Consequential Life Cycle Assessment (CLCA) and prospective LCA (pLCA) are both forward-looking approaches, yet current CLCA modeling often relies on simplified heuristics that restrict the scope of future consequences it can capture. This work introduces Dynamic-Counterfactual LCA (DC-LCA), a novel framework that integrates concepts from CLCA, pLCA, dynamic LCA, and counterfactual dynamic modeling to broaden the range of consequences typically considered in LCA.

Methods

DC-LCA is introduced and demonstrated via a System Dynamics (SD) model subject to a demand perturbation to explore the effects of the assessed decision or action. Consequences are then quantified as the time-integrated differences between the evolution of system variables under the perturbation and in an untouched counterfactual scenario. Tools from pLCA and dynamic LCA are adapted to operationalize this framework. The approach is demonstrated with a socio-ecological SD model simulating dietary changes in a city, perturbed to reflect functional units expressed in omnivore versus vegan diets, and measuring the impact on climate as global warming potential.

Results and discussion

In the studied example, DC-LCA produces results that differ substantially from current CLCA modeling, as it captures indirect, time-dependent dynamics such as the propagation of dietary change across individuals. For instance, reverting to omnivorous diets during a widespread vegan adoption trend substantially increases long-term emissions by delaying dietary shifts.

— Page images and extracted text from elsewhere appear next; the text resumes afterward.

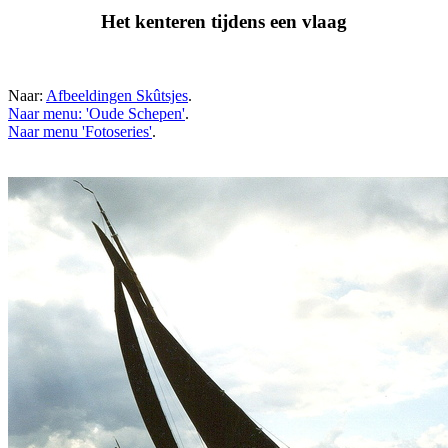
Het kenteren tijdens een vlaag
Naar:
Afbeeldingen Skûtsjes
.
Naar menu: 'Oude Schepen'
.
Naar menu 'Fotoseries'
.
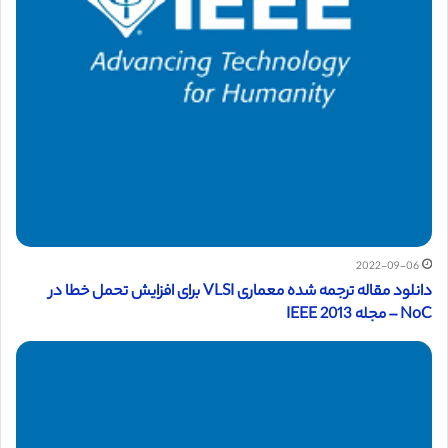
2022-09-06
دانلود مقاله ترجمه شده معماری VLSI برای افزایش تحمل خطا در
NoC – مجله IEEE 2013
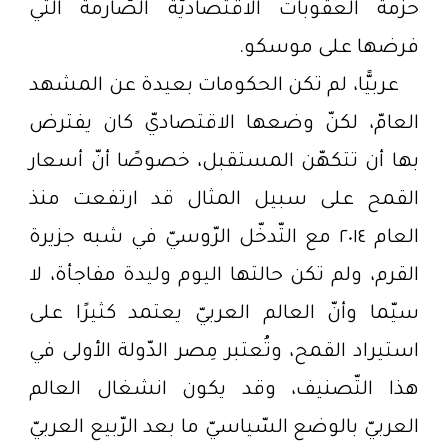
حزمة العقوبات الاقتصاديّة الصّارمة الّتي
فرضها على موسكو.
عربيًّا، لم تكن الحكومات بعيدة عن المشهد
العامّ، لكنّ وضعها الاقتصاديّ كان يفترض
بها أن تتكهّن المستقبل، خصوصًا أنّ أسعار
القمح على سبيل المثال قد ارتفعت منذ
العام ٢٠١٤ مع التّدخّل الرّوسيّ في شبه جزيرة
القرم، ولم تكن حالتها اليوم وليدة مفاجأة، لا
سيّما وأنّ العالم العربيّ يعتمد كثيرًا على
استيراد القمح، وتُعتبر مِصر الدّولة الأولى في
هذا التّصنيف، وقد يكون انشغال العالم
العربيّ بالوضع السّياسيّ ما بعد الرّبيع العربيّ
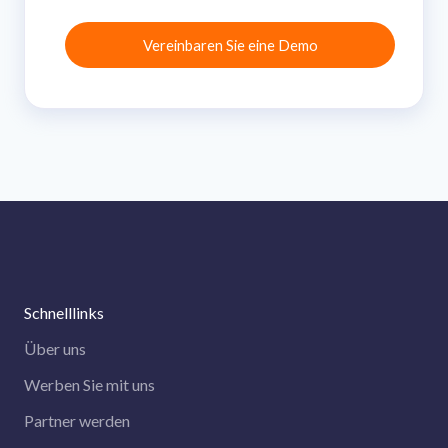
Schnelllinks
Über uns
Werben Sie mit uns
Partner werden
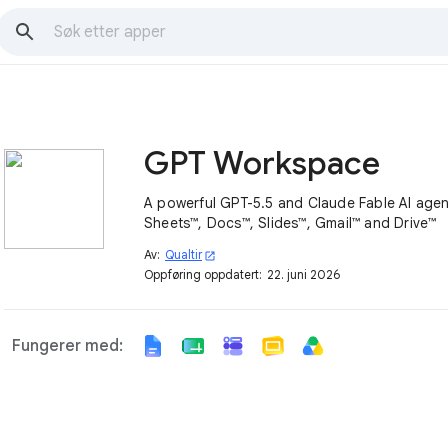
GPT Workspace
A powerful GPT-5.5 and Claude Fable AI agen
Sheets™, Docs™, Slides™, Gmail™ and Drive™
Av:
Qualtir
open_in_new
Oppføring oppdatert:
22. juni 2026
Fungerer med:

The magnitude and direction of impacts strongly depend on the timing of decisions and the characteristics of the endogenous dynamic regime, illustrating how DC-LCA challenges the linear assumptions and generic heuristics of the common CLCA modeling framework.

Conclusion

DC-LCA establishes a new form of future-oriented LCA, in which future consequences unfold in a simulated dynamic counterfactual world. In the studied example, the decision is not modeled as a mere demand signal but is further qualified, within a socio-ecological modeling paradigm, as a role change accompanying the spread of vegan diets, leading to consequences far more substantial than those captured by classic market heuristics. The framework thus extends consequentialism, enabling richer and more realistic assessments of the causal chains linking decisions to environmental outcomes.